The Ng Lab studies the mechanisms used by bacterial pathogens to interact with their own species, with other bacteria, and with the viruses that attack them. We focus on the human pathogen Vibrio cholerae which causes million cases of secretory diarrheal disease cholera worldwide. Our goal is to use our findings to develop new strategies for treating and preventing cholera and other infectious diseases.
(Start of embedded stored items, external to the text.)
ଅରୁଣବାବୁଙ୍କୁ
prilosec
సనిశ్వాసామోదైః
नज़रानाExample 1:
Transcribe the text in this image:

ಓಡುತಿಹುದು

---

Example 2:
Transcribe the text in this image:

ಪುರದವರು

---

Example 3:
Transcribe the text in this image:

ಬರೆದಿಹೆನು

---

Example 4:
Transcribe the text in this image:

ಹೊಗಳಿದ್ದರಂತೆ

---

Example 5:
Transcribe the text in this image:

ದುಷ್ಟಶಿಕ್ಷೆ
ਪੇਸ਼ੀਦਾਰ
The world is currently in the 7th pandemic of cholera, a devastating diarrheal disease caused by the bacterium Vibrio cholerae. Like many bacterial pathogens, V. cholerae depends on an intricate cell-cell communication system, called Quorum Sensing (QS), to precisely regulate the timing of production of colonization factors and toxins inside the host. We have discovered four signal transduction systems that function in parallel to control QS (Figure 1). These parallel signaling systems sense distinct chemical signals: one signal is exclusively produced by Vibrio species, another signal is produced by many bacteria, and recently we found that a common gut metabolite produced inside the host can be detected by one of these receptors. Surprisingly, any one of these communication pathways appears to be sufficient to foster host colonization. Therefore, the V. cholerae QS system possibly functions to monitor the complexity of the surrounding environments to regulate virulence and biofilm gene expression. We are interested in understanding the molecular mechanisms underpinning signal production and signal detection in these QS pathways. Our goal is to fully understand how and why bacteria perceive multiple parallel sensory inputs to precisely control virulence gene expression in different niches.
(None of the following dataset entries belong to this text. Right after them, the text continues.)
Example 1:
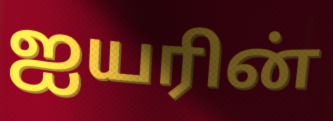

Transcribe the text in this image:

ஐயரின்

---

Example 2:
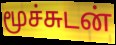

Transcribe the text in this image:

மூச்சுடன்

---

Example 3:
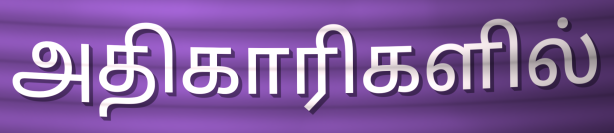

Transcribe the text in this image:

அதிகாரிகளில்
Figure 1. Quorum sensing circuits in Vibrio cholerae and other related species.
The current 7th pandemic V. cholerae strain is characterized by the possession of many pathogenicity islands (PAIs). These additional genetic elements may improve the fitness of the pathogen. One of the PAIs called VSP-I carry the genes for production of a novel class of second messenger known as cyclic GMP-AMP (cGAMP). Even though cGAMP has been found in other bacteria and is well studied in eukaryotes as a key regulator of innate immune response, how this cyclic dinucleotide regulates its targets in prokaryotes is unclear. We have identified the first protein target of cGAMP, a phospholipase called CapV, in V. cholerae (Figure 2). CapV activated by cGAMP leads to programmed cell lysis which is believed to be an antiviral defense mechanism. We are interested in understanding how cGAMP activates its targets and the role of cGAMP signaling in preventing virus (bacteriophage) attack to the pathogen.
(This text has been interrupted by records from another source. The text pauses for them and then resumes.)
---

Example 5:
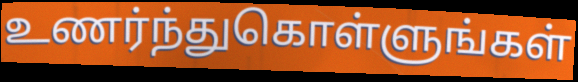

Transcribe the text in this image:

உணர்ந்துகொள்ளுங்கள்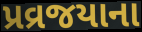
પ્રવ્રજયાનાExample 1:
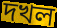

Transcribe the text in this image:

দখল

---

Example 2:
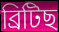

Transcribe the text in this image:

ব্ৰিটিছ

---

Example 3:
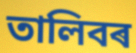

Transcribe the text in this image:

তালিবৰ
Figure 2. The Vibrio cholerae cGAMP signaling pathway
Gut commensal microbes (microbiota) are recognized as an important and potentially tractable host feature that determines host susceptibility to enteric infection. We have identified certain gut microbes that change the virulence and biofilm formation of V. cholerae. We are interested in identifying the mechanisms of cholera-microbiota interactions that alter the virulence of the pathogen to increase our understanding of colonization resistance and host susceptibility.